■ **Prompt**: Compute how many lines in the entries below include the string "inkl". Only the number is wanted.

■ **Material shown**:
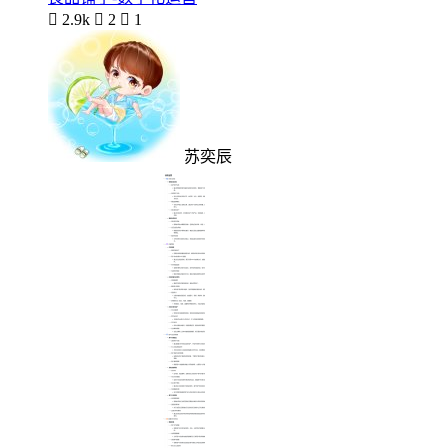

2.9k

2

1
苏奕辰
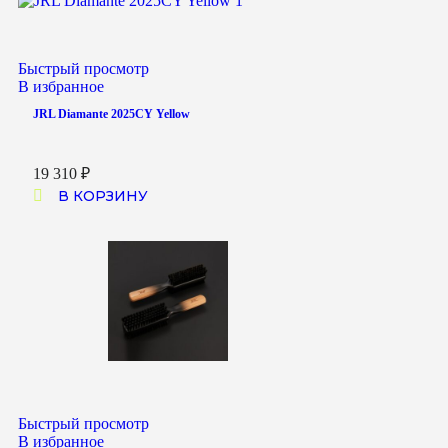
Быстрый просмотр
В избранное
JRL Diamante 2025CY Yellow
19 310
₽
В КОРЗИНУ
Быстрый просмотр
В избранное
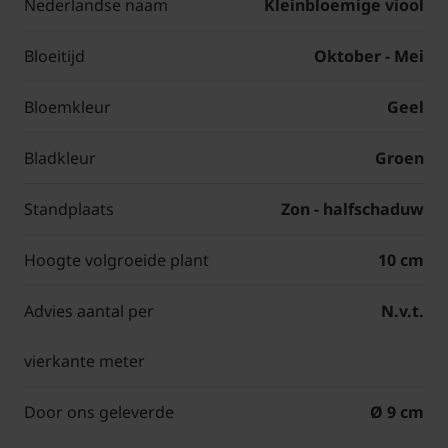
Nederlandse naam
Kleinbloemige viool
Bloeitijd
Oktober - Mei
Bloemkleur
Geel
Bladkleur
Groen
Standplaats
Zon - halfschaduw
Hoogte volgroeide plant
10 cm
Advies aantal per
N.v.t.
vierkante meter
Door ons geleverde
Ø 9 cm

---

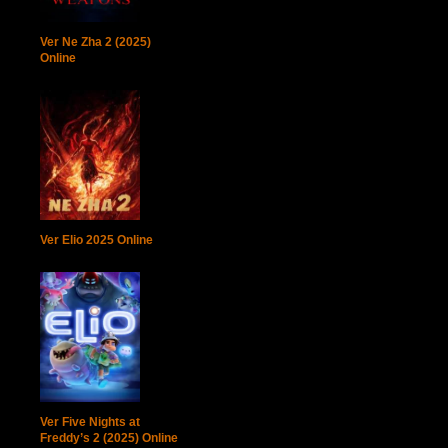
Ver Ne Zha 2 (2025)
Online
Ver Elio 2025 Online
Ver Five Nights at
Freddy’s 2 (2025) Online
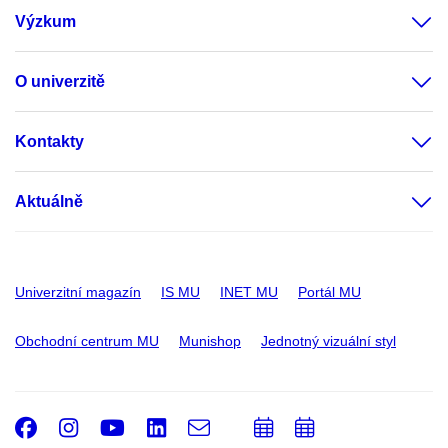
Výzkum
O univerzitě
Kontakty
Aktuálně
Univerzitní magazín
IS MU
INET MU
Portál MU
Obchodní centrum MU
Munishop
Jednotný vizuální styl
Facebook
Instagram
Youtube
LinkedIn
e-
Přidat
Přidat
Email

...

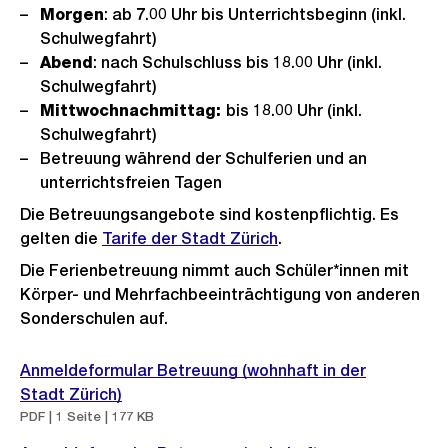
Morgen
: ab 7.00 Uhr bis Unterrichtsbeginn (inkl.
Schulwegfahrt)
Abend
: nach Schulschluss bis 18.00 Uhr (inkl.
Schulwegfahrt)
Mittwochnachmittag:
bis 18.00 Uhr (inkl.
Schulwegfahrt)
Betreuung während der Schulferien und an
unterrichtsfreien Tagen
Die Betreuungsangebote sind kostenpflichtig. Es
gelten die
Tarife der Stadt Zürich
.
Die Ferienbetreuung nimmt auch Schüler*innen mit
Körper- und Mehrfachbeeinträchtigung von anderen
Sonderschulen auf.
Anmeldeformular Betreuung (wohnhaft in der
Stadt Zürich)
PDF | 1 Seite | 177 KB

■ **Task solution**: 3